The discounter will have a number of out-of-price opportunities. "This is the focus of the retail business, the farthest from Amazon.com," says Bruso. "The consumer is looking for this valuable product, it is those who deliver it. The Holy Grail of the retail trade brings people to your stores, and [with few exceptions] off price [outlets] are the only ones to have it again. As Ross Stores notes on its website, customers want to "scavenger hunt" for bargains.

Burlington and its peers also benefit because they can buy leftovers at even lower prices. High-end brands and designers are increasingly willing to develop relationships with Burlington and its peers as the distribution power of department stores declines. While some designers have offset this pressure with direct-to-consumer companies, discounters hide brand names on online offers and therefore the extent of their discounts.

"Excluding the price, the designer-seller has an invisibility cloak to clear these products," he says, adding that discounts that could tarnish the brand can easily be found online.

As it is smaller, Burlington has more new areas to explore than TJX or Ross. Burlington has recently begun to focus on beauty products and household items for the first time. Both categories have succeeded for others.

By targeting lower-income buyers, Burlington has developed smaller, more user-friendly store formats. The new and refurbished sites have sales comparable to the average of the company. Stores are often located in higher-income areas, with brighter formats, less huge in terms of the number of products, and include high-end brands such as Michael Kors and Calvin Klein. "These are not the best lines at Neiman Marcus," but well-known names, says an analyst.

"Everything in new stores should improve productivity," says Cowen & Co.'s John Kernan, "and the efficiency of the entire store (…) will continue to improve with the new standard."

These types of initiatives should help maintain or accelerate revenue and profit growth. Analysts estimate that Burlington's profits will grow 8.2 percent in fiscal year 2020 and 14.4 percent in 2021, while revenues will grow by 8.9 percent and 8.4 percent, respectively. This compares favorably with TJX and Ross, which are expected to record single digit earnings per share growth this year and next, and sales growth of just over 6%.
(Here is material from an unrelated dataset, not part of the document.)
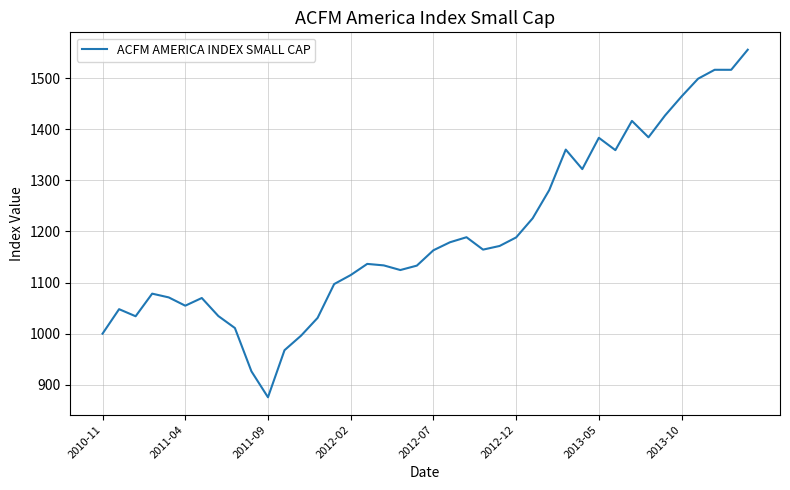

What is the smallest value displayed?

875.5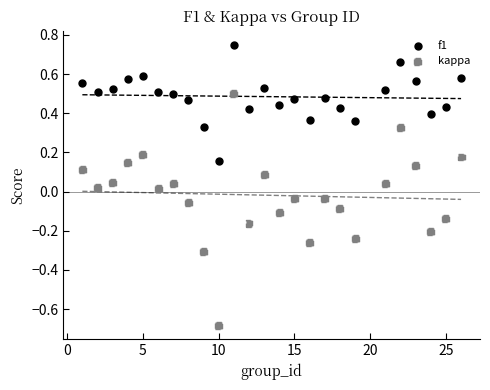

Which series reaches the maximum Y coordinate?

f1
Burlington also has room for improvement operating margins: at 9% they are below Ross and TJX at about 14% and 11% respectively. Improving margins – one thing O'Sullivan has proven adept – could be another catalyst for stocks.
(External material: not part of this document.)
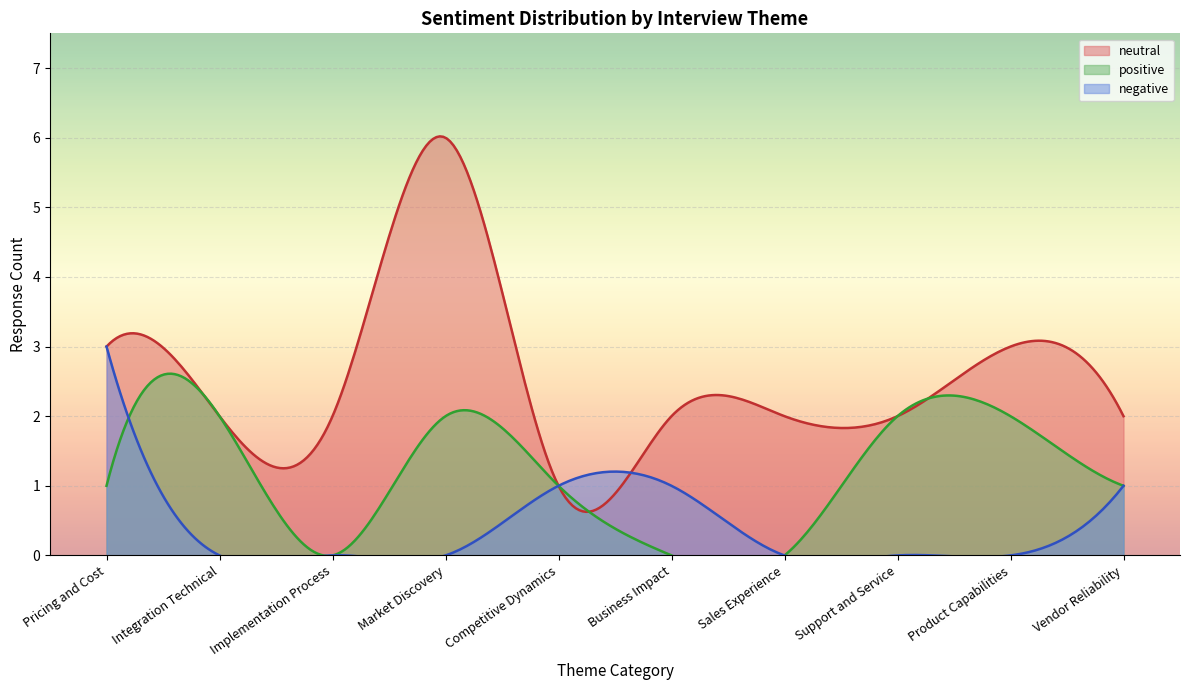

True or false: positive and neutral cross at least once.

True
Wall Street applauded the hiring of Mr. O'Sullivan, who will succeed Thomas Kingsbury, long-time CEO who is retiring. Bruso, who also owns Ross shares, said he watched O'Sullivan "play an important role in helping this company improve its operations, accelerate its growth and dramatically increase its margins and profitability. . It's perfect for Burlington, where we see a lot of similar opportunities.

Certainly, O'Sullivan has some work to do, especially after the absence of the last quarter. Burlington faces tough comparisons, ambitious guidelines and constant changes in fashion. But if he can meet these challenges, the action could be the kind of market that my grandfather would like to adopt.